Il FMI ha sottolineato la ripresa del commercio globale. Guardando il tasso medio annuo di crescita di questi primi mesi del 2017, registriamo un +4% annuo. Un livello veramente notevole, soprattutto se lo paragoniamo con l’1.3% medio annuo del 2016. Per il 2017 inoltre il WTO prevede un tasso di espansione del 2,4% annuo.

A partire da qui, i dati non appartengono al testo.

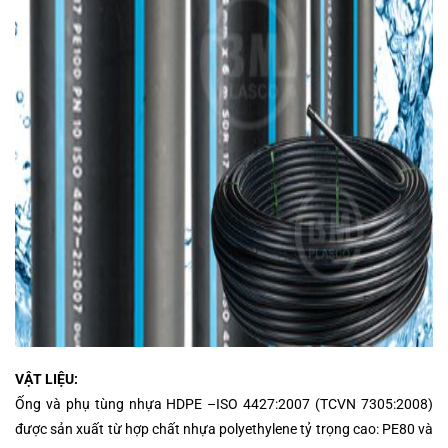
VẬT LIỆU:
Ống và phụ tùng nhựa HDPE –ISO 4427:2007 (TCVN 7305:2008)
được sản xuất từ hợp chất nhựa polyethylene tỷ trọng cao: PE80 và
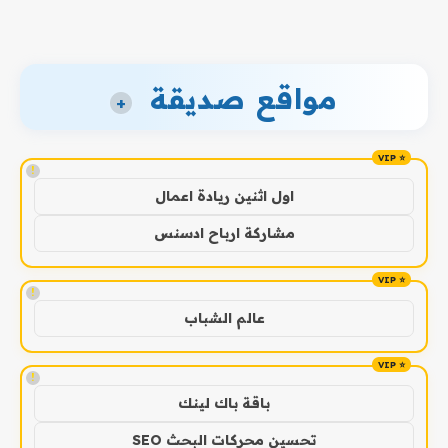
مواقع صديقة
+
!
اول اثنين ريادة اعمال
مشاركة ارباح ادسنس
!
عالم الشباب
!
باقة باك لينك
تحسين محركات البحث SEO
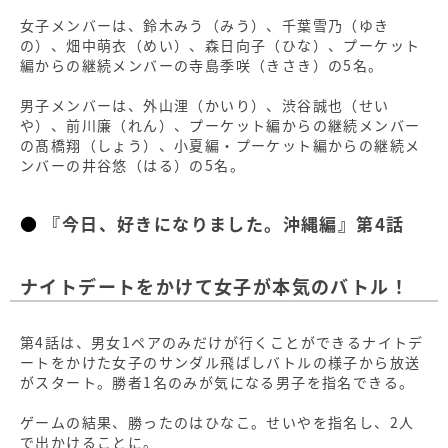
女子メンバーは、鈴木みう（みう）、千葉雪乃（ゆき
の）、畑中萌衣（めい）、森日向子（ひな）、プーケット
編からの継続メンバーの寺島季咲（きさき）の5名。
男子メンバーは、外山浬（かいり）、渋谷誠也（せい
や）、前川廉（れん）、プーケット編からの継続メンバー
の髙橋翔（しょう）、小夏編・プーケット編からの継続メ
ンバーの井谷悠（はる）の5名。
『今日、好きになりました。沖縄編』第4話
ナイトデートをかけて女子が本気のバトル！
第4話は、男女1ペアのみだけが行くことができるナイトデ
ートをかけた女子のサンダル飛ばしバトルの様子から放送
がスタート。勝者1名のみが気になる男子を指名できる。
ゲームの結果、勝ったのはひなこ。せいやを指名し、2人
で出かけることに。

La precedente riduzione del commercio globale è stata determinata da fattori strutturali, spiega Alessandro Maggio de Maggi. In particolare l’impiego della tecnologia e dell’automazione nei processi produttivi, che ha avuto conseguenze su tutta la filiera.

Le decisioni della BCE

La BCE modificherà la politica monetaria espansiva degli ultimi tempi? E se sì, quando? Durante l’ultima conferenza, il governatore della BCE Mario Draghi ha riconosciuto i progressi fatti dal punto di vista della crescita economica. Ma ha anche detto che questi dati non sono sufficienti per poter cambiare oggi il ritmo della politica monetaria, che deve rimanere espansiva.

Qual è il problema principale? La mancanza (momentanea) di inflazione. Bisogna avere pazienza, a settembre la BCE darà nuove previsioni di crescita e inflazione e in autunno si ridiscuterà sul fatto di ridurre o meno o cambiare i parametri del QE in corso.

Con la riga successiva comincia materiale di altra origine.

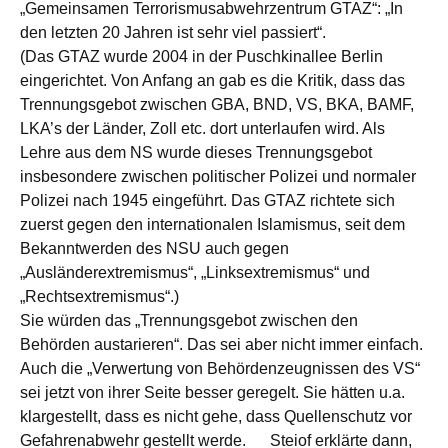
„Gemeinsamen Terrorismusabwehrzentrum GTAZ“: „In
den letzten 20 Jahren ist sehr viel passiert“.
(Das GTAZ wurde 2004 in der Puschkinallee Berlin
eingerichtet. Von Anfang an gab es die Kritik, dass das
Trennungsgebot zwischen GBA, BND, VS, BKA, BAMF,
LKA’s der Länder, Zoll etc. dort unterlaufen wird. Als
Lehre aus dem NS wurde dieses Trennungsgebot
insbesondere zwischen politischer Polizei und normaler
Polizei nach 1945 eingeführt. Das GTAZ richtete sich
zuerst gegen den internationalen Islamismus, seit dem
Bekanntwerden des NSU auch gegen
„Ausländerextremismus“, „Linksextremismus“ und
„Rechtsextremismus“.)
Sie würden das „Trennungsgebot zwischen den
Behörden austarieren“. Das sei aber nicht immer einfach.
Auch die „Verwertung von Behördenzeugnissen des VS“
sei jetzt von ihrer Seite besser geregelt. Sie hätten u.a.
klargestellt, dass es nicht gehe, dass Quellenschutz vor
Gefahrenabwehr gestellt werde. Steiof erklärte dann,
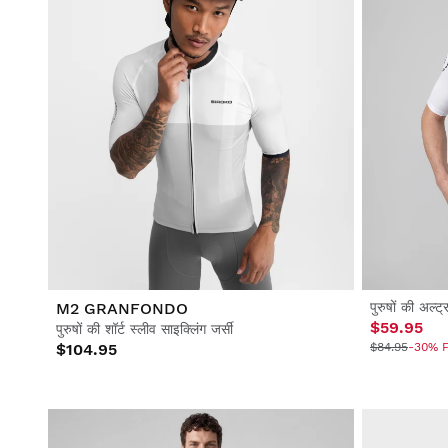
M2 GRANFONDO
पुरुषों की अल्ट
$59.95
पुरुषों की शॉर्ट स्लीव साइक्लिंग जर्सी
$104.95
$84.95
-30% F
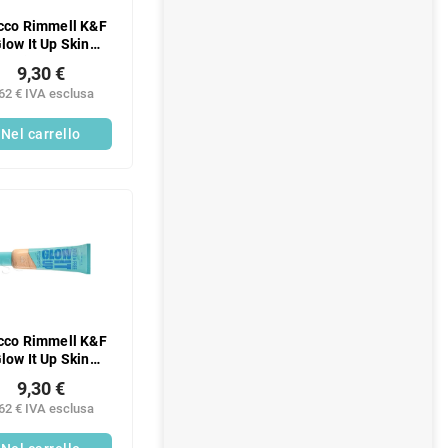
cco Rimmell K&F
low It Up Skin
Tint103
9,30 €
62 € IVA esclusa
Nel carrello
cco Rimmell K&F
low It Up Skin
Tint10
9,30 €
62 € IVA esclusa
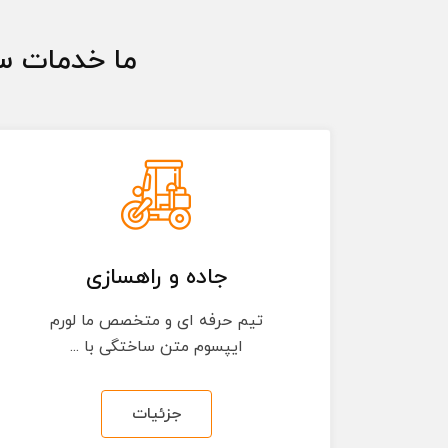
ما خدمات سا
جاده و راهسازی
تیم حرفه ای و متخصص ما لورم
ایپسوم متن ساختگی با ...
جزئیات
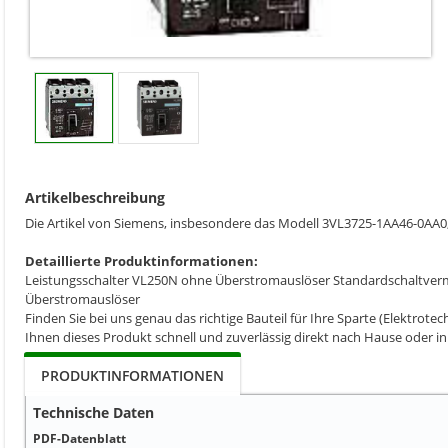
Artikelbeschreibung
Die Artikel von Siemens, insbesondere das Modell 3VL3725-1AA46-0AA0
Detaillierte Produktinformationen:
Leistungsschalter VL250N ohne Überstromauslöser Standardschaltverm
Überstromauslöser
Finden Sie bei uns genau das richtige Bauteil für Ihre Sparte (Elektrot
Ihnen dieses Produkt schnell und zuverlässig direkt nach Hause oder in
PRODUKTINFORMATIONEN
Technische Daten
PDF-Datenblatt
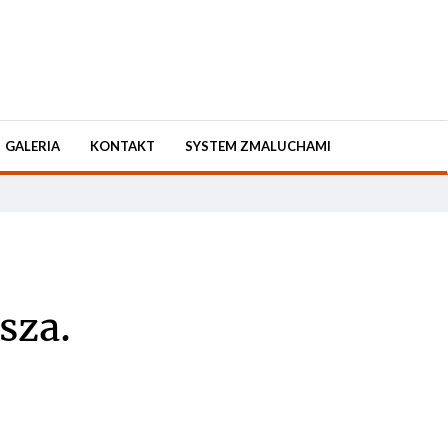
GALERIA
KONTAKT
SYSTEM ZMALUCHAMI
sza.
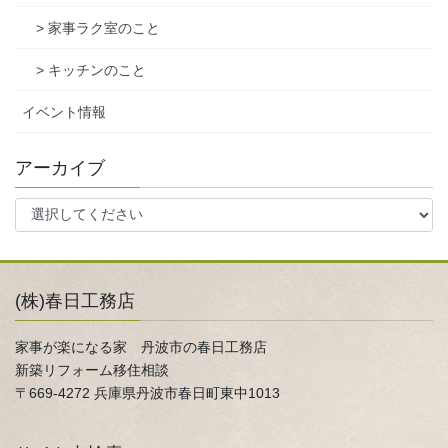
> 家事ラク室のこと
> キッチンのこと
イベント情報
アーカイブ
(株)春日工務店
家事が楽になる家 丹波市の春日工務店
新築リフォーム移住相談
〒669-4272 兵庫県丹波市春日町東中1013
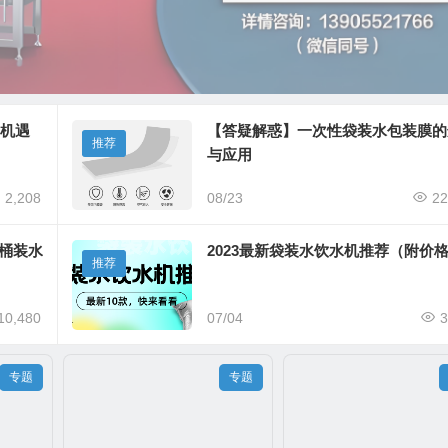
势机遇
【答疑解惑】一次性袋装水包装膜的
推荐
与应用
2,208
08/23
22
6篇
9篇
桶装水
2023最新袋装水饮水机推荐（附价
推荐
生产设备，全套推荐
袋装水品牌加盟与代理
10,480
07/04
3
专题
专题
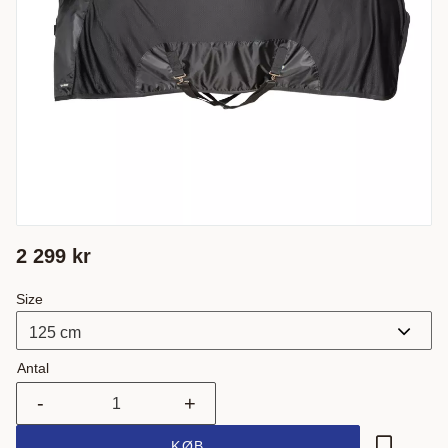
2 299
kr
Size
Antal
-
+
KØB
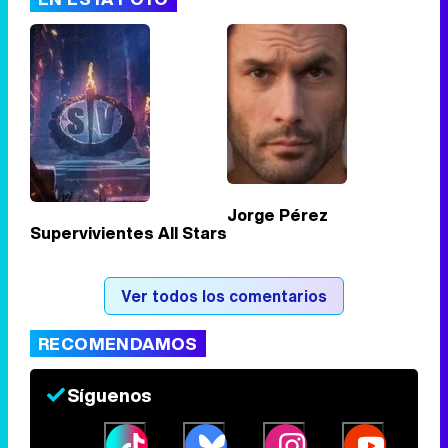
Tráiler de '33 días', la nueva serie de Atresplayer con Julián Villagrán y José Manuel Poga
Tráiler en catalán de 'Ravalear', la nueva serie de HBO Max sobre los fondos buitre
Jorge Pérez
Supervivientes All Stars
Tráiler de la tercera temporada de 'The Walking Dead: Dead City' de AMC+
Ver todos los comentarios
RECOMENDAMOS
Canción ganadora de Eurovisión 2026: DARA con "Bangaranga" por Bulgaria
Síguenos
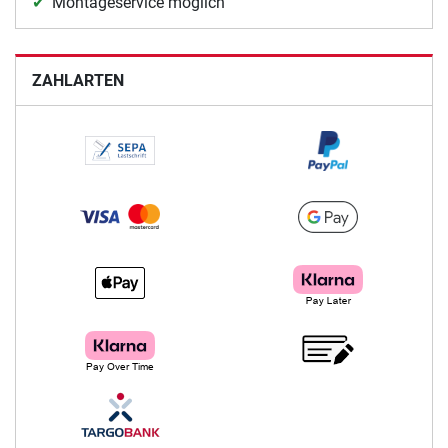
Montageservice möglich
ZAHLARTEN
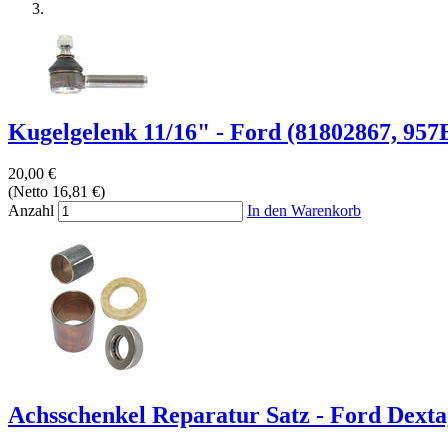
Kugelgelenk 11/16" - Ford (81802867, 95
20,00 €
(Netto 16,81 €)
Anzahl
In den Warenkorb
Achsschenkel Reparatur Satz - Ford Dexta,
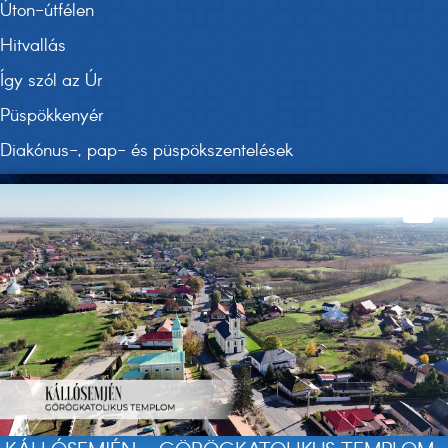
Úton-útfélen
Hitvallás
Így szól az Úr
Püspökkenyér
Diakónus-, pap- és püspökszentelések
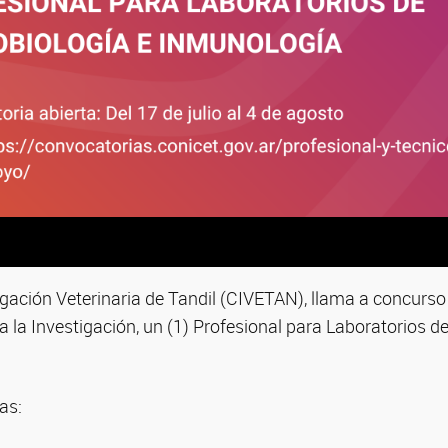
igación Veterinaria de Tandil (CIVETAN), llama a concurso
 la Investigación, un (1) Profesional para Laboratorios d
as:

Come funziona il comparto Cross Asset & Quant di Aletti Gestielle

Il processo di investimento del team Cross Asset & Quant parte da un approccio top-down. Una volta definita l’area geografica di interesse per ogni settore dell’indice di riferimento si procede a uno screening quantitativo sui titoli che lo compongono in modo da ordinargli dal migliore al peggiore. Il punteggio viene attribuito in base a una serie di parametri all’interno del modello multifattoriale. Si procede quindi a determinare il tipo di stile d’investimento da seguire. Nel dettaglio gli stili sono riconducibili a 4 grandi tipologie:

  • Value
  • Quality
  • Stile growth
  • Momentum

L’evidenza storica dimostra che per ottenere i migliori benefici in termini di performance bisogna associare lo stile alla fase del ciclo economico in atto.

Le decisioni della FED

Il contesto economico americano risulta ancora molto robusto. Lo è il mercato del lavoro, abbiamo una media di nuovi occupati di circa 200mila unità l’anno, tasso di disoccupazione ai minimi, sotto il 4,5% e una crescita dei salari abbastanza vivace. Tutto ciò riesce a tenere alto il potere d’acquisto dei consumatori e quindi la domanda domestica degli americani è ancora piuttosto solida. In questo scenario la FED aveva già introdotto una politica monetaria meno espansiva alzando i tassi di interesse. Ma alla riduzione dello stimolo monetario col rialzo dei tassi si vuole anche associare la riduzione del bilancio della FED. L’effetto finale? L’aumento di pressioni sui rendimenti dei treasury.

Politiche di investimento di Aletti Gestielle

Aletti Gestielle mantiene un portafoglio “scarico” nella parte governativa americana, con una duration moderata. “Ci piacciono di più i titoli legati all’inflazione, che in USA non ha ancora espresso tutte le potenzialità”.

Per quanto riguarda la parte corporate e quella emergente, Aletti Gestielle ha un atteggiamento complessivamente più cauto. “Pensiamo che una grossa parte di restringimento dello spread sia avvenuta, siamo sempre più selettivi all’interno delle scelte di investimento”.

Nella parte valutaria abbiamo cambiato tatticamente le nostre posizioni sul dollaro e siamo pronti a rientrare quando ci saranno le condizioni opportune. “Strategicamente preferiamo l’euro tra le divise su cui essere esposti. Siamo neutrali sulle divise dei paesi emergenti e sullo yen. Sottopeso su sterlina e franco svizzero”.